Steve Mayoh

Personal information
- Full name: Steve Mayoh
- Born: 30 January 1957 (age 68)

Playing information
- Position: Prop
Club
| Years | Team | Pld | T | G | FG | P |
| 1979–85 | North Sydney | 92 | 9 | 4 | 0 | 37 |
- Source:

= Steve Mayoh =

Australian rugby league footballer and administrator

Steve Mayoh is an Australian former rugby league footballer who played in the 1970s and 1980s. He played for North Sydney in the New South Wales Rugby League (NSWRL) competition.

==Playing career==
Mayoh made his first grade debut for North Sydney in round 1 1979 against Cronulla-Sutherland at North Sydney Oval which ended in a 7-34 loss.

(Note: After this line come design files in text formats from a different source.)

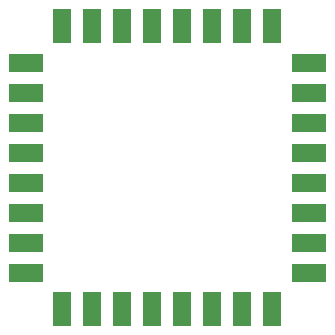
<source format=gbs>
G04 #@! TF.GenerationSoftware,KiCad,Pcbnew,(6.0.7)*
G04 #@! TF.CreationDate,2022-09-17T21:46:44-05:00*
G04 #@! TF.ProjectId,picofusion,7069636f-6675-4736-996f-6e2e6b696361,rev?*
G04 #@! TF.SameCoordinates,Original*
G04 #@! TF.FileFunction,Soldermask,Bot*
G04 #@! TF.FilePolarity,Negative*
%FSLAX46Y46*%
G04 Gerber Fmt 4.6, Leading zero omitted, Abs format (unit mm)*
G04 Created by KiCad (PCBNEW (6.0.7)) date 2022-09-17 21:46:44*
%MOMM*%
%LPD*%
G01*
G04 APERTURE LIST*
%ADD10C,1.350000*%
%ADD11R,1.600000X3.000000*%
%ADD12O,1.350000X1.350000*%
%ADD13R,3.000000X1.600000*%
G04 APERTURE END LIST*
D10*
G04 #@! TO.C,J4*
X151110000Y-52750000D03*
D11*
X151110000Y-52000000D03*
D10*
X151110000Y-51250000D03*
D11*
X153650000Y-52000000D03*
D12*
X153650000Y-52750000D03*
X153650000Y-51250000D03*
X156190000Y-51226000D03*
X156190000Y-52726000D03*
D11*
X156190000Y-51976000D03*
D12*
X158730000Y-51250000D03*
X158730000Y-52750000D03*
D11*
X158730000Y-52000000D03*
D12*
X161270000Y-51250000D03*
D11*
X161270000Y-52000000D03*
D12*
X161270000Y-52750000D03*
D11*
X163810000Y-52000000D03*
D12*
X163810000Y-51250000D03*
X163810000Y-52750000D03*
X166350000Y-52750000D03*
D11*
X166350000Y-52000000D03*
D12*
X166350000Y-51250000D03*
X168890000Y-52750000D03*
X168890000Y-51250000D03*
D11*
X168890000Y-52000000D03*
G04 #@! TD*
D10*
G04 #@! TO.C,J2*
X171250000Y-31110000D03*
X172750000Y-31110000D03*
D13*
X172000000Y-31110000D03*
X172000000Y-33650000D03*
D12*
X172750000Y-33650000D03*
X171250000Y-33650000D03*
X172774000Y-36190000D03*
X171274000Y-36190000D03*
D13*
X172024000Y-36190000D03*
D12*
X172750000Y-38730000D03*
X171250000Y-38730000D03*
D13*
X172000000Y-38730000D03*
D12*
X172750000Y-41270000D03*
X171250000Y-41270000D03*
D13*
X172000000Y-41270000D03*
D12*
X172750000Y-43810000D03*
D13*
X172000000Y-43810000D03*
D12*
X171250000Y-43810000D03*
D13*
X172000000Y-46350000D03*
D12*
X172750000Y-46350000D03*
X171250000Y-46350000D03*
D13*
X172000000Y-48890000D03*
D12*
X172750000Y-48890000D03*
X171250000Y-48890000D03*
G04 #@! TD*
D13*
G04 #@! TO.C,J3*
X148000000Y-31110000D03*
D10*
X147250000Y-31110000D03*
X148750000Y-31110000D03*
D12*
X147250000Y-33650000D03*
D13*
X148000000Y-33650000D03*
D12*
X148750000Y-33650000D03*
X148774000Y-36190000D03*
X147274000Y-36190000D03*
D13*
X148024000Y-36190000D03*
D12*
X147250000Y-38730000D03*
X148750000Y-38730000D03*
D13*
X148000000Y-38730000D03*
X148000000Y-41270000D03*
D12*
X148750000Y-41270000D03*
X147250000Y-41270000D03*
D13*
X148000000Y-43810000D03*
D12*
X148750000Y-43810000D03*
X147250000Y-43810000D03*
X147250000Y-46350000D03*
X148750000Y-46350000D03*
D13*
X148000000Y-46350000D03*
X148000000Y-48890000D03*
D12*
X147250000Y-48890000D03*
X148750000Y-48890000D03*
G04 #@! TD*
D10*
G04 #@! TO.C,J1*
X151110000Y-27250000D03*
X151110000Y-28750000D03*
D11*
X151110000Y-28000000D03*
D12*
X153650000Y-28750000D03*
D11*
X153650000Y-28000000D03*
D12*
X153650000Y-27250000D03*
X156190000Y-27226000D03*
D11*
X156190000Y-27976000D03*
D12*
X156190000Y-28726000D03*
X158730000Y-27250000D03*
X158730000Y-28750000D03*
D11*
X158730000Y-28000000D03*
X161270000Y-28000000D03*
D12*
X161270000Y-27250000D03*
X161270000Y-28750000D03*
X163810000Y-28750000D03*
X163810000Y-27250000D03*
D11*
X163810000Y-28000000D03*
X166350000Y-28000000D03*
D12*
X166350000Y-28750000D03*
X166350000Y-27250000D03*
X168890000Y-27250000D03*
D11*
X168890000Y-28000000D03*
D12*
X168890000Y-28750000D03*
G04 #@! TD*
M02*

</source>
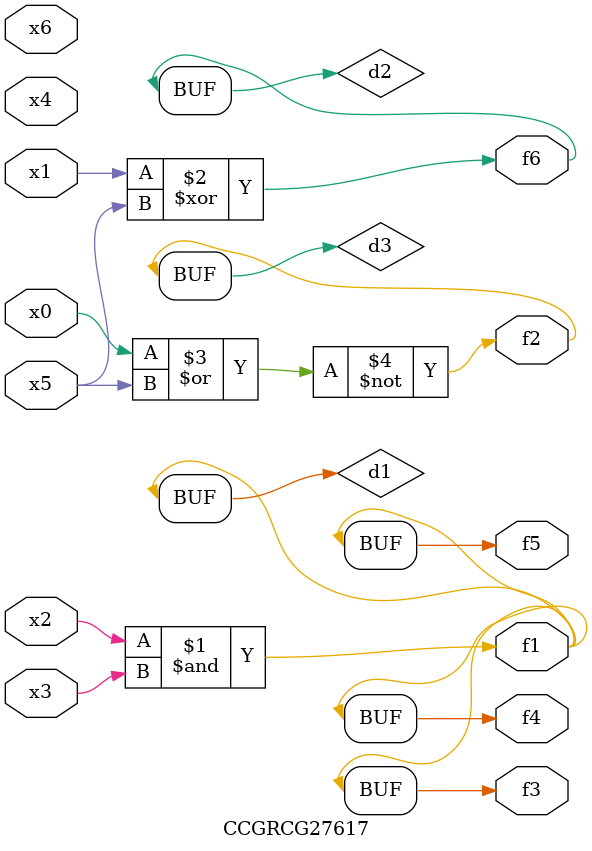
<source format=v>
module CCGRCG27617(
	input x0, x1, x2, x3, x4, x5, x6,
	output f1, f2, f3, f4, f5, f6
);

	wire d1, d2, d3;

	and (d1, x2, x3);
	xor (d2, x1, x5);
	nor (d3, x0, x5);
	assign f1 = d1;
	assign f2 = d3;
	assign f3 = d1;
	assign f4 = d1;
	assign f5 = d1;
	assign f6 = d2;
endmodule

</source>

Mayoh made a total of 6 appearances for Norths in his debut year as the club finished last on the table and claimed the wooden spoon after winning only 2 games all year.

After another two seasons spent near the bottom of the table, Norths fortunes changed in 1982 as the club finished third under the coaching of Ron Willey. Mayoh played in both finals games for Norths as the club lost both matches and crashed out of the finals series.

Mayoh played with Norths until the end of 1985 before retiring. His final game was against Manly-Warringah in round 24 1985 at Brookvale Oval which ended in a 24–6 defeat.